By Alexis R. Milan Staff Reporter
The United States’ Federal Bureau of Investigation (FBI) has indicted six men including one Belizean on charges of conspiracy to commit securities fraud, tax fraud, and money laundering of up to US$500 million.
The indictment was read on Tuesday in a Federal District Court in Brooklyn, New York. Robert Bandfield, a retired American citizen conducting business in Belize was arrested on Tuesday in Miami.
The indictment also names Belizean Andrew Godfrey as well as Kelvin Leach and Rohn Knowles, both of the Bahamas, and Brian De Wit and Cem Can, both Canadian citizens.
The companies named in the indictment include IPC Corporate Services, which is listed on the fourth floor of the Matalon building on Coney Drive; Titan Brokerage also listed on the Matalon’s fourth floor; Legacy Global Markets; and Unicorn International Services.

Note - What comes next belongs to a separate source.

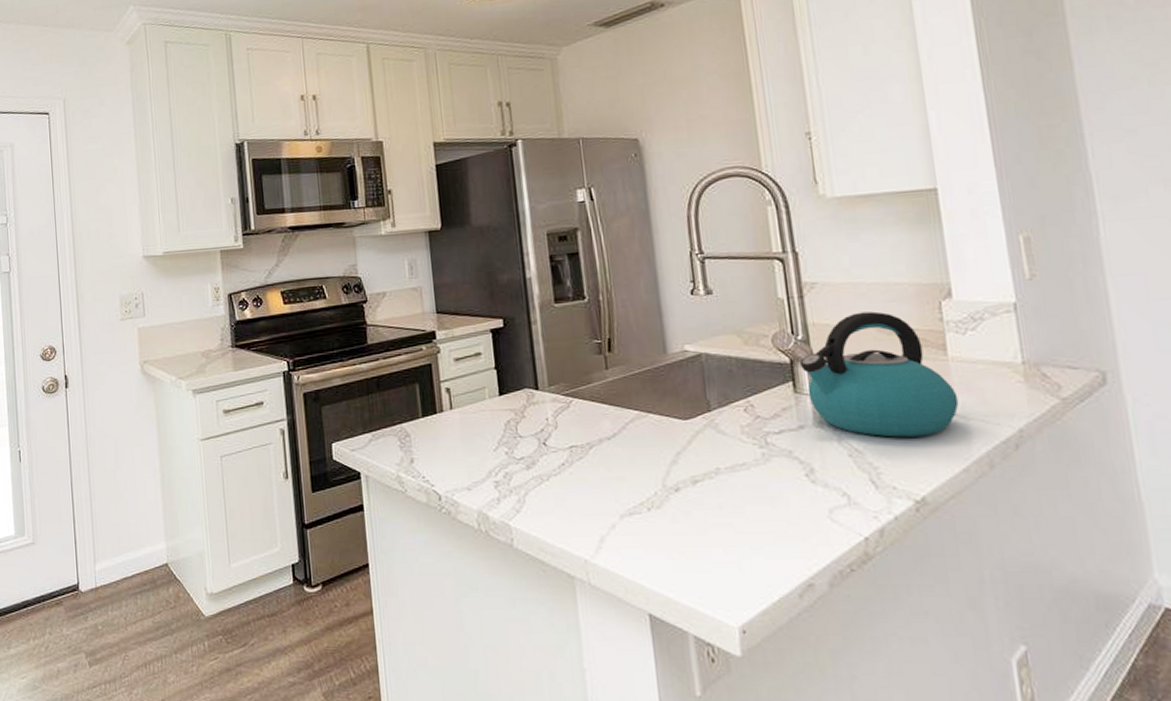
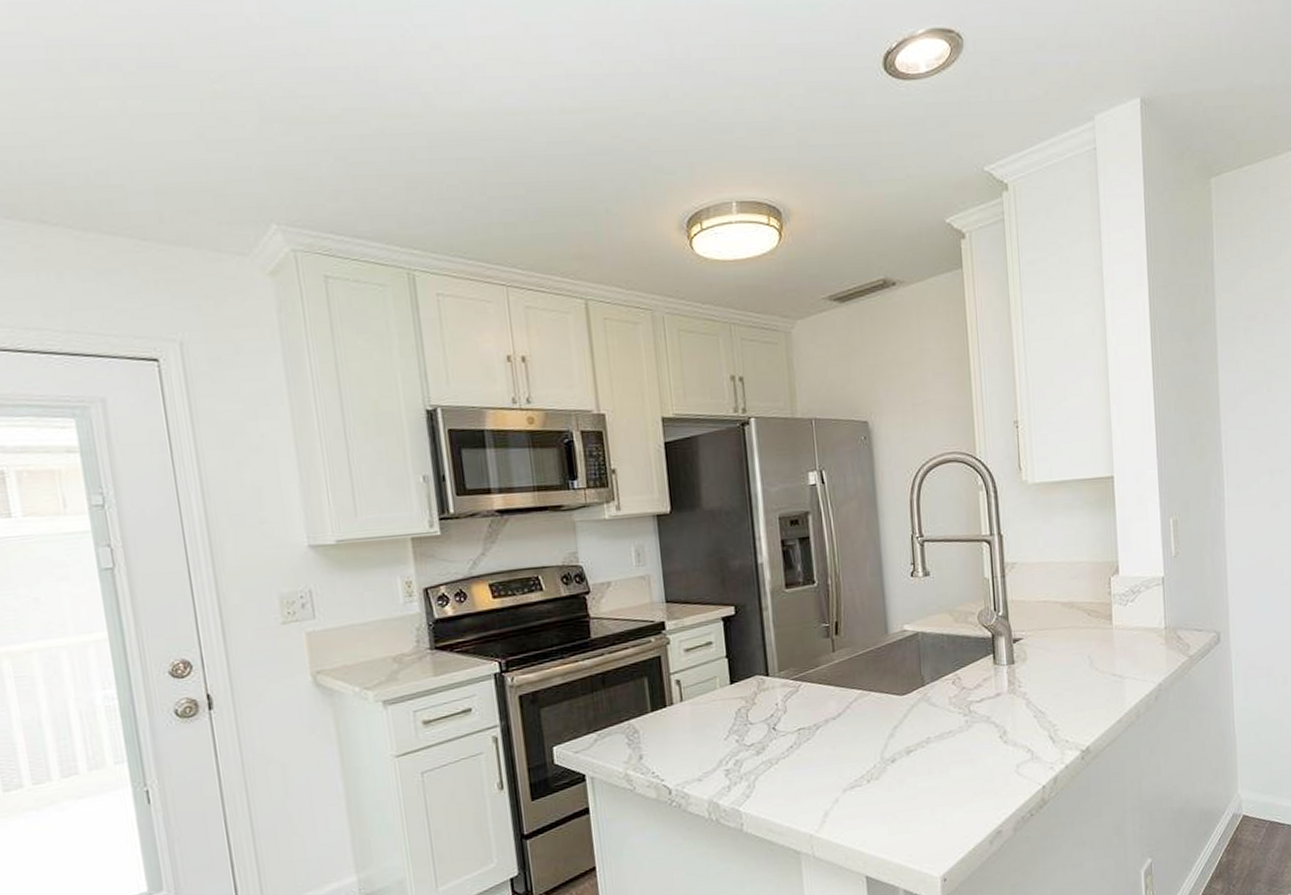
kettle: present [799,311,959,437] -> none [999,588,1118,698]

On Tuesday, police and Financial Intelligence Unit personnel visited the Matalon’s fourth floor to confiscate documents to assist the FBI with their investigation.
“As alleged, Bandfield and his co-conspirators devised not only a fraudulent scheme but an elaborate corporate structure based on lies and deceit designed to enable U.S. citizens to evade and circumvent our securities and tax laws. They set up sham companies with figureheads at the helm in an attempt to deceive U.S. law enforcement and regulators and bragged about their scheme to their clients,” Loretta E. Lynch, US attorney said.
An undercover FBI agent, who posed as a client looking to access the illegal services of the offshore companies, reportedly approached the defendants. Once the men explained the way their service worked the FBI was able to build a case against them.
In July, another Belizean company, Cynk, which was also listed at an address on the fourth floor at the Matalon, was accused of corporate fraud. That same month, Fortune Magazine wrote an article in which the magazine claimed they spoke to a paralegal person at a local law firm who confirmed that the local firm’s proprietor owned a number of offshore businesses, including Legacy Global.
The Reporter made several unsuccessful attempts to contact that proprietor.
In August, The Reporter contacted Gian Gandhi, the Director General of the International Financial Services Commission of Belize, about the reports of corporate fraud, but Gandhi, at the time, said there was no cause for concern.